Source text:
···
Then it was down southeast a bit to Emilia Romagna, home of parmesan cheese, balsamic vinegar, and prosciutto. Here I served the region’s most famous pasta shape, tortellini, stuffed with veal confit and sauced with a truffled balsamic. It was paired with Lambrusco, a specialty of the region. Lambrusco earned a bad rap in the 1980’s for being cloyingly sweet, but has seen since a resurgence in quality. When done right, this wine can be bone-dry yet refreshing, with bracing acidity.
For the next course, we found ourselves in Lombardy. This region’s great contribution to the Italian canon is Osso Bucco, which originated in Milan. Rather than serve a classically styled version, however, I presented a modernist take created by the internationally known chef Massimo Bottura. One bite and I was instantly transported back to my second trip to Italy, 17 years after the Prego fiasco. Only this was no side of the road, but, rather, the serene and beautiful dining room of chef Boturra’s three Michelin star restaurant, Osteria Francescana.
While dining at Francescana, I was completely enthralled by the food. Yet, my mind kept wandering to the World Cup game in which the U.S. was playing. I asked our server if he knew the score, and he just nodded his head affirmatively and walked away. A couple of moments later, our captain walked by and discreetly handed me a folded piece of paper. I opened up the note, and there, written in perfect handwriting, was: “US: 1 – Ghana: 1.”
It was baller in the most elevated sense of the word.
This take on the Italian staple was sleek yet soulful. With it we drank Nebiolo, a grape that is, as mentioned earlier, almost synonymous with Barolo. Only, this wine wasn’t from Piedmont, but from Lombardy’s alpine region near the Swiss border. I expected this to be accessible at an earlier age than a Barolo, but I was wrong. It was enjoyable, but tannic and tight. You could almost hear it begging to be put away in a cold cellar for a few years.
Our final savory course was braised short ribs with a red wine reduction and polenta — a staple of northern Italy and Veneto in particular. The real star of this course was the wine — another by Guiseppe Quintarelli. His Classico Superiore was complex, rich, and tasty.
Our last wine of the evening, before moving to espresso, was a Passito from Veneto. This is an Italian dessert wine made via a process known as appassimento, which involves drying the grapes in the sun to concentrate their flavors and sweetness. With it we had homemade gelato, flavored with the Quintarelli olive oil and accompanied by 25 year old balsamic vinegar— the last drops from a bottle I bought during that World Cup summer of 2014. The creamy yet light gelato took me back to that initial trip to Europe, when I first laid eyes on this Italian treat. At that point in my life, I had never even heard of gelato, and I was completely blown away that there was this whole other genre of ice cream. Looking back, I think it was the only real Italian “meal” I had that entire trip.
I’ve been to Italy a few times since that magical summer, eating at a few bucket-list restaurants along the way. But, those aren’t the moments I remember most fondly. For me, and I’m sure I’m not alone here, traveling is about the experiences, and the thing with experiences is that, no matter how hard you try, you can’t really plan them. Who would have predicted that my all time favorite culinary moments in Italy would involve asking a waiter the score of a game, or cooking a box of American spaghetti? Do I regret not bringing a camera on that first trip? A little. But I don’t need a photo to remind me how much fun Elliot and I had cooking those supermarket noodles, and I don’t think a pic of us boiling water would be that instagrammable, anyway.
···
Recorded information:
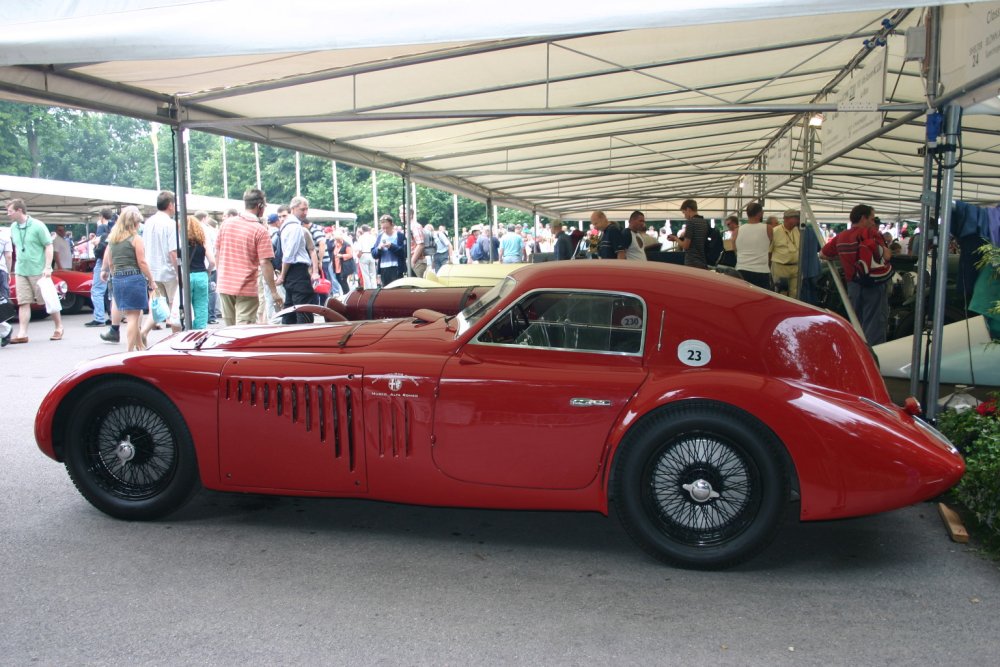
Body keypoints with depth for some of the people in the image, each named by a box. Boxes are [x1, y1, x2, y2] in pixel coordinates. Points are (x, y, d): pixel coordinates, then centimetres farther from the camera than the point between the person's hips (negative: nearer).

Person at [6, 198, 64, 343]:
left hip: (38, 271, -5)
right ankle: (22, 334, 1)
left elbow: (49, 246, -8)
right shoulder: (13, 227, 8)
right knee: (23, 303, 2)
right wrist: (18, 264, 13)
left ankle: (59, 328, 18)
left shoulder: (37, 225, -9)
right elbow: (17, 247, 20)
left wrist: (48, 267, -14)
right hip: (20, 271, 5)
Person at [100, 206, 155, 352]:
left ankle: (140, 347, 25)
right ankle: (131, 351, -3)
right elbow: (142, 262, -11)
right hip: (134, 278, -6)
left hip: (117, 279, 6)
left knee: (131, 315, 16)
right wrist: (151, 280, -4)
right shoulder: (135, 238, -7)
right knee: (133, 316, -2)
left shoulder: (112, 239, 11)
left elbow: (110, 262, 14)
···
Your tasks:
1 - According to the Italian dinner text, what does the appassimento process do to make Passito? Answer in one to three sentences.
2 - Can you turn the paragraph in the Italian dinner text that begins "Then it was down southeast" into a short list that keeps its main facts?
3 - Would you repeat word for word everything in the Italian dinner text from "Our final savory" down to "rich, and tasty."?
The records have no connection to the Italian dinner text.

Your written answers:
1 - Appassimento dries the grapes in the sun, which concentrates their flavors and sweetness. Passito, an Italian dessert wine, is made this way.

2 -
- Region: Emilia Romagna, home of parmesan cheese, balsamic vinegar, and prosciutto
- Dish: tortellini, the region's most famous pasta shape, stuffed with veal confit and sauced with a truffled balsamic
- Wine: Lambrusco, a specialty of the region
- Lambrusco's reputation: it earned a bad rap in the 1980s for being cloyingly sweet but has since seen a resurgence in quality, and when done right it can be bone-dry yet refreshing, with bracing acidity

3 -
Our final savory course was braised short ribs with a red wine reduction and polenta — a staple of northern Italy and Veneto in particular. The real star of this course was the wine — another by Guiseppe Quintarelli. His Classico Superiore was complex, rich, and tasty.